UFOLO, na pessoa do seu Director, Rafael Marques, contactou-me para fazer um texto na base da minha comunicação no fórum realizado no Lubango, para ser publicado no site dessa organização. Mandei no mesmo dia, há uma semana, e a cena nunca foi publicada, lá. Como não estou para censuras, ei-lo aqui, a quem interessar. Boa leitura.
No presente exercício buscaremos fazer uma incursão que parta da noção de Direitos Humanos e como eles se operacionalizam ou se efectivam, no actual contexto de Angola, marcado por manifestações sucessivas e uma abordagem dos órgãos do Estado muito criticada.
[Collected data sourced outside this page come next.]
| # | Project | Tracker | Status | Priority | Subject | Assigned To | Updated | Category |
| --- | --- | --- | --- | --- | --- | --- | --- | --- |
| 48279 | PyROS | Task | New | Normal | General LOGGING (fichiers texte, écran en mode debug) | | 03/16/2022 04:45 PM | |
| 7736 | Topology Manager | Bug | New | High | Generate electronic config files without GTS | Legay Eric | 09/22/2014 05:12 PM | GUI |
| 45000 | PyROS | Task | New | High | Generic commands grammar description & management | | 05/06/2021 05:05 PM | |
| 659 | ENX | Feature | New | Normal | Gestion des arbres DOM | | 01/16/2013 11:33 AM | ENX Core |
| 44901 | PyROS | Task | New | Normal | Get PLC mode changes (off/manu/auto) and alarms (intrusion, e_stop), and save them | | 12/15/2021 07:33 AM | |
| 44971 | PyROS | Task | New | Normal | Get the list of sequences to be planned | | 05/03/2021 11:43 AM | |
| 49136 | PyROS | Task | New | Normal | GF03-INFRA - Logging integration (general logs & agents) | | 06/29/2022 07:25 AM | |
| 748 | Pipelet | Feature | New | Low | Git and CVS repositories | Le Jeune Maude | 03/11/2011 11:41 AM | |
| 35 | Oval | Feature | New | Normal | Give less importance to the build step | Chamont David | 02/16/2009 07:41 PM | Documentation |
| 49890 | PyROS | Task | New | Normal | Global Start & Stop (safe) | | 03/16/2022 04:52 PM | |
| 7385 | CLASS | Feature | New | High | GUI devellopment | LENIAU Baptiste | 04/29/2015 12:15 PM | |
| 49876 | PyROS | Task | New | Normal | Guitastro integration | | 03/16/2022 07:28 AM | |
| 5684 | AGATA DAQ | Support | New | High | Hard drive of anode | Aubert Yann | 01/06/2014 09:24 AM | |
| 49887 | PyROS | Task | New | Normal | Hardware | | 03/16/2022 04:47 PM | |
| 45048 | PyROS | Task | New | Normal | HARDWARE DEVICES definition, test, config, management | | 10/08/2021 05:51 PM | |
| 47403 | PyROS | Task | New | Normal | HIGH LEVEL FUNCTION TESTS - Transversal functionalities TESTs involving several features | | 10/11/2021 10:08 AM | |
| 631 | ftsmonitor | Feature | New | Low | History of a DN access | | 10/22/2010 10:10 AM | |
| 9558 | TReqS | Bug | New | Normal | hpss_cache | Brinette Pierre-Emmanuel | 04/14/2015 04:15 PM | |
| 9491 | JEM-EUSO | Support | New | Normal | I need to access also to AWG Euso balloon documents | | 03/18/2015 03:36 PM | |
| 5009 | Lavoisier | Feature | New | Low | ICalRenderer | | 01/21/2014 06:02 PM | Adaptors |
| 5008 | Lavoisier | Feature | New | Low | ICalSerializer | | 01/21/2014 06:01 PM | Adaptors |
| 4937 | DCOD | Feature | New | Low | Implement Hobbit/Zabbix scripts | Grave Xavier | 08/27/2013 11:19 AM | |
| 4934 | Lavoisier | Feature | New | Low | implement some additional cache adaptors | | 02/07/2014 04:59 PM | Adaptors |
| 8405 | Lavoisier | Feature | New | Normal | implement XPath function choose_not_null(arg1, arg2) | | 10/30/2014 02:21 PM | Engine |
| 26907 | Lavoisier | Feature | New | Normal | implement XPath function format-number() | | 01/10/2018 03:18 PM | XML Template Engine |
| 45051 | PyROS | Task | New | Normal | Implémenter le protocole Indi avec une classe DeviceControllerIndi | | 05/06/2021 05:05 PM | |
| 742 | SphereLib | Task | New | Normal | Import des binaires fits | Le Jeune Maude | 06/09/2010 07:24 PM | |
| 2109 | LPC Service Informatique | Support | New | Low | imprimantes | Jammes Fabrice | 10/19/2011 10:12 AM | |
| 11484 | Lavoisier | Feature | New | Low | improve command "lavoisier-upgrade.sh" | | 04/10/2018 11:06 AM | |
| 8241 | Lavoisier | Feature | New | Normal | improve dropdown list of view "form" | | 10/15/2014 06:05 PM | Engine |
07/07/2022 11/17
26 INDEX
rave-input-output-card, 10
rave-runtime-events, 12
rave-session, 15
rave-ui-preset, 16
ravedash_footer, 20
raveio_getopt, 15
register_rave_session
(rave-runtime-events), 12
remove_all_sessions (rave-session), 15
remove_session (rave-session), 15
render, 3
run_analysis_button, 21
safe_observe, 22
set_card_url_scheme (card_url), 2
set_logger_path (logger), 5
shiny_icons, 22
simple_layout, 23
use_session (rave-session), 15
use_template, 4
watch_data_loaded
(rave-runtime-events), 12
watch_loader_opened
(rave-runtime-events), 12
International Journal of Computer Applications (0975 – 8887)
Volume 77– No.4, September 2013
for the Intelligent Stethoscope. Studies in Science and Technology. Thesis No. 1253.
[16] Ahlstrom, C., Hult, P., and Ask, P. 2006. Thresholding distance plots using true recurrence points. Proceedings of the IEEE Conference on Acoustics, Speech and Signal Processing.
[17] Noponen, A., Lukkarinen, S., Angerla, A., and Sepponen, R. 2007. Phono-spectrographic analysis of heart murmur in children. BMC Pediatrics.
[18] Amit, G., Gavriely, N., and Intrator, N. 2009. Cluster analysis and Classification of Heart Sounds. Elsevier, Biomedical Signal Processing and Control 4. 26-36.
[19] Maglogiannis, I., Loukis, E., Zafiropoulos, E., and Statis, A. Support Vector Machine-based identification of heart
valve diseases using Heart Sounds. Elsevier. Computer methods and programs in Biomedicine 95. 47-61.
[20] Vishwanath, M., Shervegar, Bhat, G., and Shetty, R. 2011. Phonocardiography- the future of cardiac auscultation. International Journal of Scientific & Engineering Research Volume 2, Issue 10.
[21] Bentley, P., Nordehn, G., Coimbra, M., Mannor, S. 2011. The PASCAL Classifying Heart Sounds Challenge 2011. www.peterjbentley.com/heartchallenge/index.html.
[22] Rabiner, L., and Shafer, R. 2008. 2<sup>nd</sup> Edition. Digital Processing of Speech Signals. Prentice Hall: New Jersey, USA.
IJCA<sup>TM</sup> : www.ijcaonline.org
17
Os Direitos Humanos (DH), que, em tese, visam um ideal de igualdade entre os cidadãos e impor limites ao arbítrio do Estado, são uma discussão datada, mas é a partir do século XVIII, citando, aqui, T.H. Marshall, que se efectiva a sua primeira dimensão, a dos Direitos Civis. Que inculcam um ideal de igualdade dos cidadãos perante à lei, no usufruto dos direitos e cumprimento dos deveres. No século XIX, ao se perceber que nem sempre as leis salvaguardam os interesses da colectividade, sendo que algumas são orquestradas mesmo para proteger privilégios do poder instituído, nasce a segunda dimensão, o que alguns teóricos chamam de geração, a dos Direitos políticos. Estes, visando garantir o direito de participação política, não só para os cidadãos, no geral, participarem dos mecanismos do exercício do poder, da elaboração das leis, como, essencialmente, para garantir liberdades de expressão, reunião e manifestação quando se visse um interesse individual e colectivo atacado. Ou, como sugere Santo Agostinho, insurgir-se à leis “injustas”. Mas como para uma participação mais efectiva só a lei e a possibilidade de participar não bastam, se às pessoas faltar o poder económico, então, no século XX, surge a terceira dimensão dos Direitos Humanos, a dos direitos Sociais e Económicos, que garantem emprego, renda e outras formas de os cidadãos terem o necessário para existir com dignidade humana.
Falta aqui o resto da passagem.